Pedido escrito 1
Segundo o trecho sobre Mietta Santiago, qual artigo da Constituição Brasileira de 1891 era contrariado pelo veto ao voto das mulheres?
Pedido escrito 2
Prossiga com o trecho sobre Mietta Santiago, começando logo após a última frase apresentada.

Trecho fornecido
----------------
Outra pioneira do voto feminino no Brasil foi a estudante de direito mineira, Mietta Santiago (pseudônimo de Maria Ernestina Carneiro Santiago Manso Pereira). Mineira educada na Europa, com 20 anos retornou do velho mundo e descobriu, em 1928, que o veto ao voto das mulheres contrariava o artigo 70 da Constituição Brasileira de 24 de fevereiro 1891, então em vigor. Com garantia de sentença judicial (fato inédito no país), proferida em Mandado de Segurança, conquistou o direito de votar. O que de fato fez, votando em si mesma para uma vaga de deputada federal. Acreditem, Mietta não foi eleita. Escritora, advogada e oradora competente, frequentava com desenvoltura o círculo de políticos, como também as rodas boêmias dos escritores mineiros, tais como Pedro Nava, Drummond, Abgar Renault e outros. Carlos Drummond de Andrade, impressionado com a conquista do voto feminino, dedicou a Mietta o poema "Mulher Eleitora":

Mietta Santiago
loura poeta bacharel
Conquista, por sentença de Juiz,
direito de votar e ser votada
para vereador, deputado, senador,
e até Presidente da República,
Mulher votando?
Mulher, quem sabe, Chefe da Nação?
O escândalo abafa a Mantiqueira,
faz tremerem os trilhos da Central
e acende no Bairro dos Funcionários,
melhor: na cidade inteira funcionária,
a suspeita de que Minas endoidece,
já endoideceu: o mundo acaba".

Além da sua contribuição para o voto feminino, Mietta fez parte do grupo responsável pela primeira publicação modernista em Minas Gerais, "A Revista", como se lê na Enciclopédia de Literatura Brasileira: "Data de 1925 a primeira publicação modernista de Minas, "A Revista", da qual faziam parte Carlos Drummond, João Alphonsus, Emílio Moura, Pedro Nava, Austen Amaro e Martins de Almeida, aos quais se juntaram pouco depois João Dornas Filho, Albano de Morais, Mieta Santiago, Ascânio Lopes, João Guimarães Alves muitos outros".

Com a mulher eleitora, vieram outras conquistas de espaço na sociedade. Veio a primeira mulher a eleger-se deputada estadual no Brasil, e a luta pela emancipação feminina foi ganhando impulso em todo o país, levando o voto feminino a ser regulamentado em 1934. O episódio tem importância mundial, pois mais de uma centena de países ainda não permitia à mulher o direito de voto. Na própria Inglaterra civilizada o voto, apesar de permitido antes, só foi regulamento após Mossoró inscrever sua primeira eleitoral.
----------------
Dados fornecidos
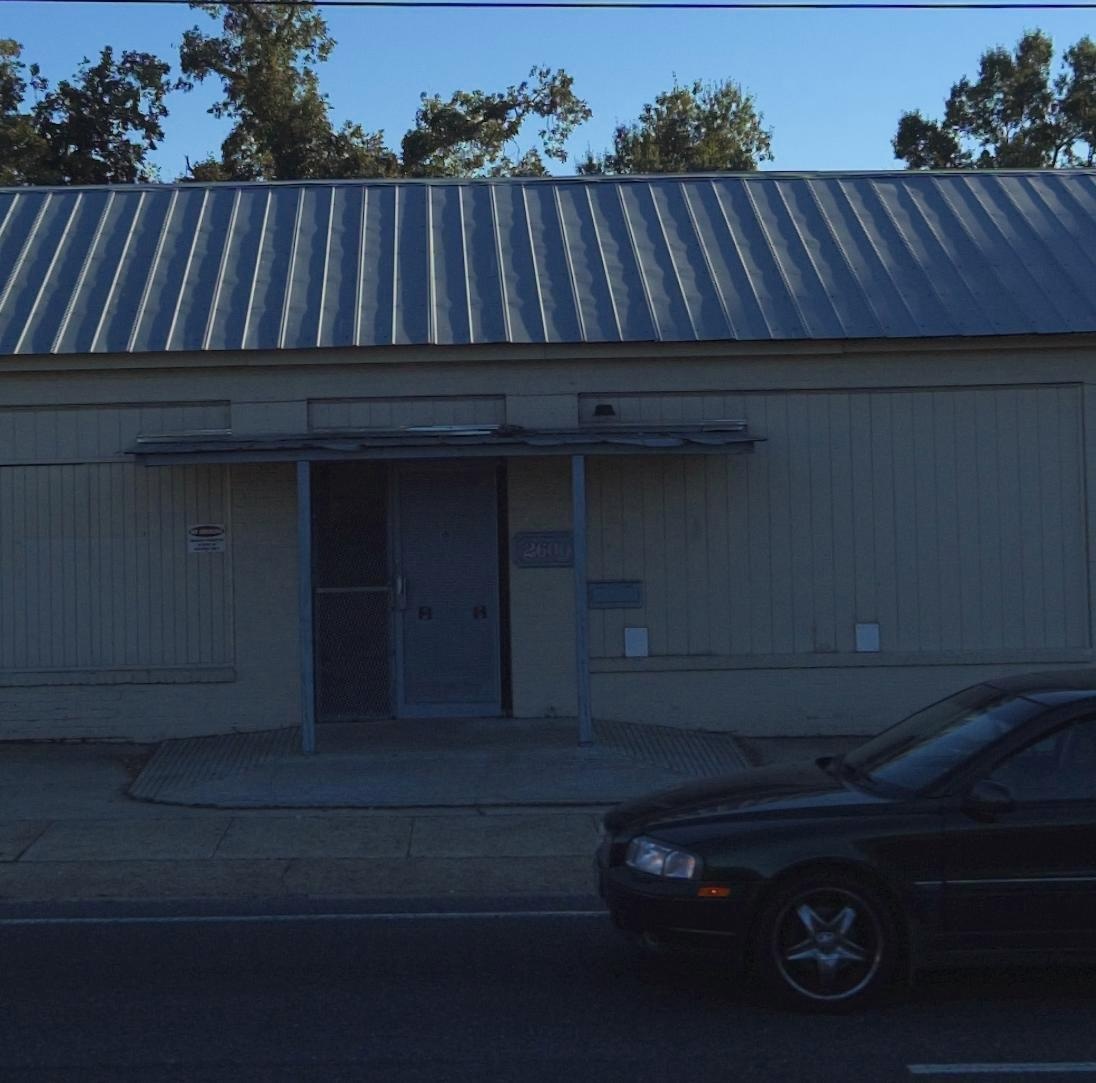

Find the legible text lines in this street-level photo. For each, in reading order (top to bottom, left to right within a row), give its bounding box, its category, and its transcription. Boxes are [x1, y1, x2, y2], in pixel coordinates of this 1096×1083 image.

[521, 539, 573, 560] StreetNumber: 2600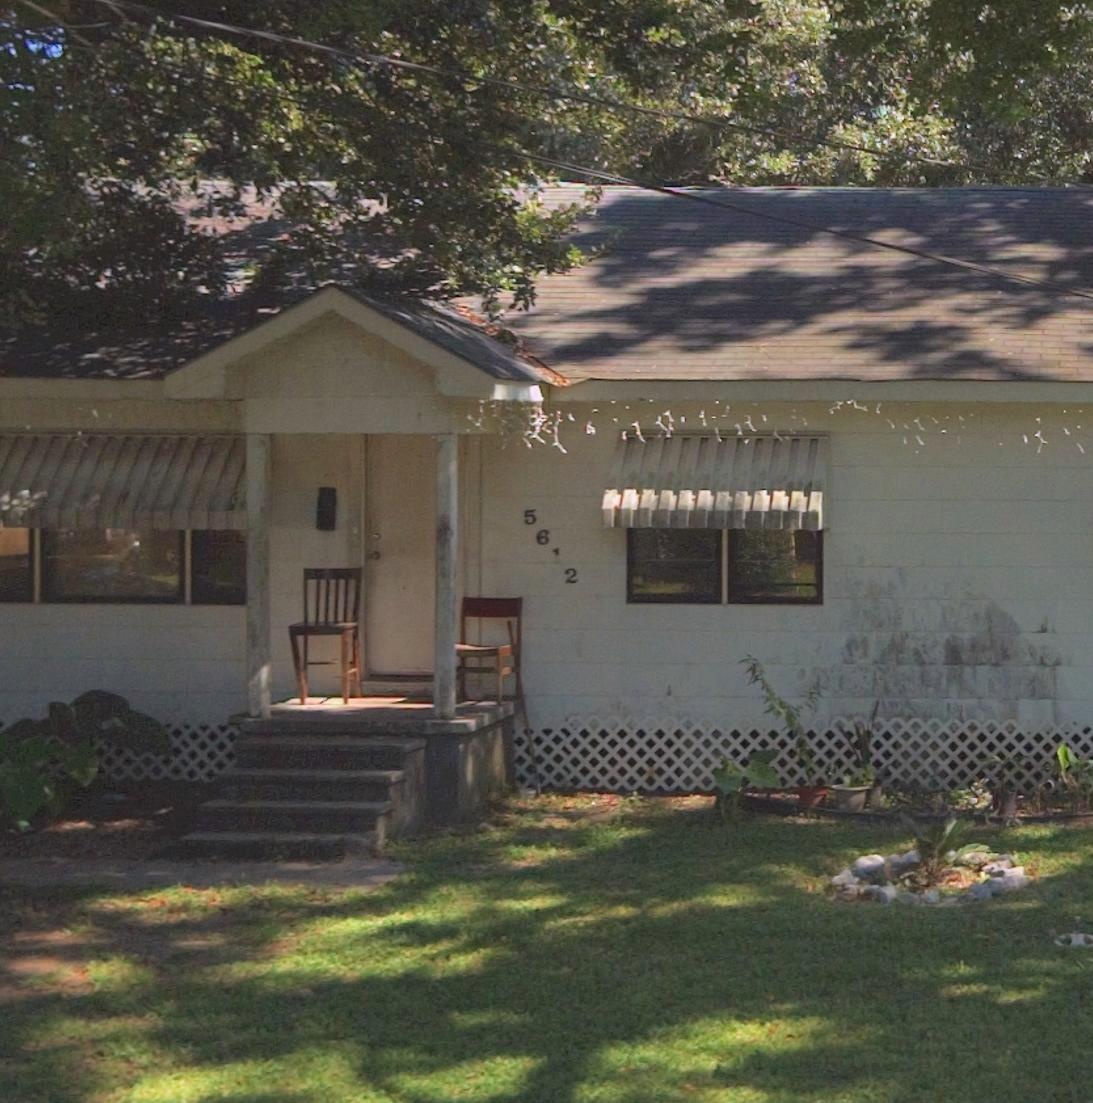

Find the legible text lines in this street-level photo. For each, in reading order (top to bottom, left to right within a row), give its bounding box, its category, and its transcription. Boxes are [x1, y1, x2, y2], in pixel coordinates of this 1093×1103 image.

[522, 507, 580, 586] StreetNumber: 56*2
----------------
Resposta escrita 1
O artigo 70.

Resposta escrita 2
Os primeiros exemplos de organização de mulheres nos vieram das regiões norte e nordeste, no final do século XIX, e eram voltados para a causa abolicionista. Nascida no Ceará, em 1882, a "Sociedade das Senhoras Libertadoras ou Cearenses Libertadoras", presidida por Maria Tomásia Figueira, em parceria com Maria Correia do Amaral e Elvira Pinho, atuou em defesa da liberdade fundando associações em Fortaleza e no interior do estado, contribuindo para que, em 1884, a Assembléia Legislativa provincial, finalmente, decretasse o fim da escravidão no Ceará. Nesse mesmo ano, foi criada, na cidade de Manaus, a associação "Amazonenses Libertadoras", fundada por Elisa de Faria Souto, Olímpia Fonseca, Filomena Amorim, entre outras – todas brancas e representantes da elite local. Contudo, elas defendiam a emancipação de todos os escravos do solo amazonense, o que aconteceu, em 30 de março de 1887, um ano antes da Lei Áurea.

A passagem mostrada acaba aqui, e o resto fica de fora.